A guest on BBC’s Antiques Roadshow was left stunned after discovering a family heirloom ring, long believed to be an inexpensive piece of costume jewellery, was in fact a rare and valuable emerald item worth up to £4,000.
The surprising moment took place during an episode first aired in October 2022, which will be repeated this Sunday.
Filmed at the historic Wollaton Hall in Nottingham, the episode featured an array of fascinating artefacts, including a Batman mask worn by Jack Nicholson, poetry, and personal belongings brought to the UK by Ugandan Asians fleeing the country in 1972.
But it was a jewellery appraisal by expert John Benjamin that left one family stunned.

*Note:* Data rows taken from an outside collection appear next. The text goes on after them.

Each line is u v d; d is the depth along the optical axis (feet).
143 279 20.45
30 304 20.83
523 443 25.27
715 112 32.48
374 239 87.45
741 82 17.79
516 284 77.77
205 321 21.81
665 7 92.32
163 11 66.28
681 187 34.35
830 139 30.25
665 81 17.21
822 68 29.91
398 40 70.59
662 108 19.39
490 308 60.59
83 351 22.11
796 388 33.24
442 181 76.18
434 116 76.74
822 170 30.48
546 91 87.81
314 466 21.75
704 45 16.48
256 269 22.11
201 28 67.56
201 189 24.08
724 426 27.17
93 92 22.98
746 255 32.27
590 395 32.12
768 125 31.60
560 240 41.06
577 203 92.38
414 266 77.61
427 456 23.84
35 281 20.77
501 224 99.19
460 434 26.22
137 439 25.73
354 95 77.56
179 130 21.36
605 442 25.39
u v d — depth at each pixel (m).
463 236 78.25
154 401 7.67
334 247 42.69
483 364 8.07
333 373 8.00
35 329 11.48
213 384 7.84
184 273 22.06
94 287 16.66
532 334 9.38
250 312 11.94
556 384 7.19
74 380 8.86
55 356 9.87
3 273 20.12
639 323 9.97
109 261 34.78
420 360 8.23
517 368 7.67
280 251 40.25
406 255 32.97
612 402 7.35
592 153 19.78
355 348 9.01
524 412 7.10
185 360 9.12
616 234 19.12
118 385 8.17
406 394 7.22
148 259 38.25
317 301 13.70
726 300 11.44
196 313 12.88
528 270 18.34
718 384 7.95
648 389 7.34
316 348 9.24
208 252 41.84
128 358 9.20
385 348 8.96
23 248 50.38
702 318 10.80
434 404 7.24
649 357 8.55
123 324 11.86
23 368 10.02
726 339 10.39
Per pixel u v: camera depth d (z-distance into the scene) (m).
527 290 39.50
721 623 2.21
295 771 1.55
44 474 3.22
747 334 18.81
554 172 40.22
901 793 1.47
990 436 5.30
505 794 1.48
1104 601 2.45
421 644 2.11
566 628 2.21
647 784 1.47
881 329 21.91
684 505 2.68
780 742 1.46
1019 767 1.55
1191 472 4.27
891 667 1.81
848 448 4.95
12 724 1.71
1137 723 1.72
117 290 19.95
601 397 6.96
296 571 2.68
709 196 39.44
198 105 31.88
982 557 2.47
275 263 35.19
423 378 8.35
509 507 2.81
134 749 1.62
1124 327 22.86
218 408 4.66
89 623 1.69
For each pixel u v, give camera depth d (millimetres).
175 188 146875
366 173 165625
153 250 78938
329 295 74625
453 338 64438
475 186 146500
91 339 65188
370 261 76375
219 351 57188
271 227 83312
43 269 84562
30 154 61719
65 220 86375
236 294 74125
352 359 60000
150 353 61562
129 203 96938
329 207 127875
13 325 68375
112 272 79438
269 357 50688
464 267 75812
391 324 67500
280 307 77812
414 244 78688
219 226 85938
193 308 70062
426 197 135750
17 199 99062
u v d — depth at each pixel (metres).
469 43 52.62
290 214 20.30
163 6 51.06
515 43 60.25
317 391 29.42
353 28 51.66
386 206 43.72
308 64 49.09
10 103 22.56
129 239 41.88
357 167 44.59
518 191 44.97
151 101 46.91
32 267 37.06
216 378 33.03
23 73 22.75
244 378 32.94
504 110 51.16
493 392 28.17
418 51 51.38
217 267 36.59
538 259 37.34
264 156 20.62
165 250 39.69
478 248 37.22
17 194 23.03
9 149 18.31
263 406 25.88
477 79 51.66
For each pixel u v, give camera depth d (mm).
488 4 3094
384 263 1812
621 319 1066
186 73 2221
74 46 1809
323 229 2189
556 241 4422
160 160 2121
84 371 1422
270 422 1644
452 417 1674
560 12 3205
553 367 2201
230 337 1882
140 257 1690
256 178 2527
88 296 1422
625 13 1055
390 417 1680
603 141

The guests, two cousins, brought a collection of inherited items passed down through generations.
Among them was a gold novelty pencil, a decorative brooch resembling a fly on a flower, and the green stone ring in question.
Discussing the items’ origins, the guests explained that many had come from their great-great-great grandmother, who was born in 1858. One item, a mountaineer’s ice pick-shaped pencil, was engraved with the names of French mountains.
“One assumes that the person who owned this originally was a mountaineer who went on this pioneering expedition,” said Benjamin. “And he climbed all these mountains and thought, right, when I get back to London, I’m going to commission a company – Hunt and Roskell – to make a gold novelty pencil fashioned as an ice pick.”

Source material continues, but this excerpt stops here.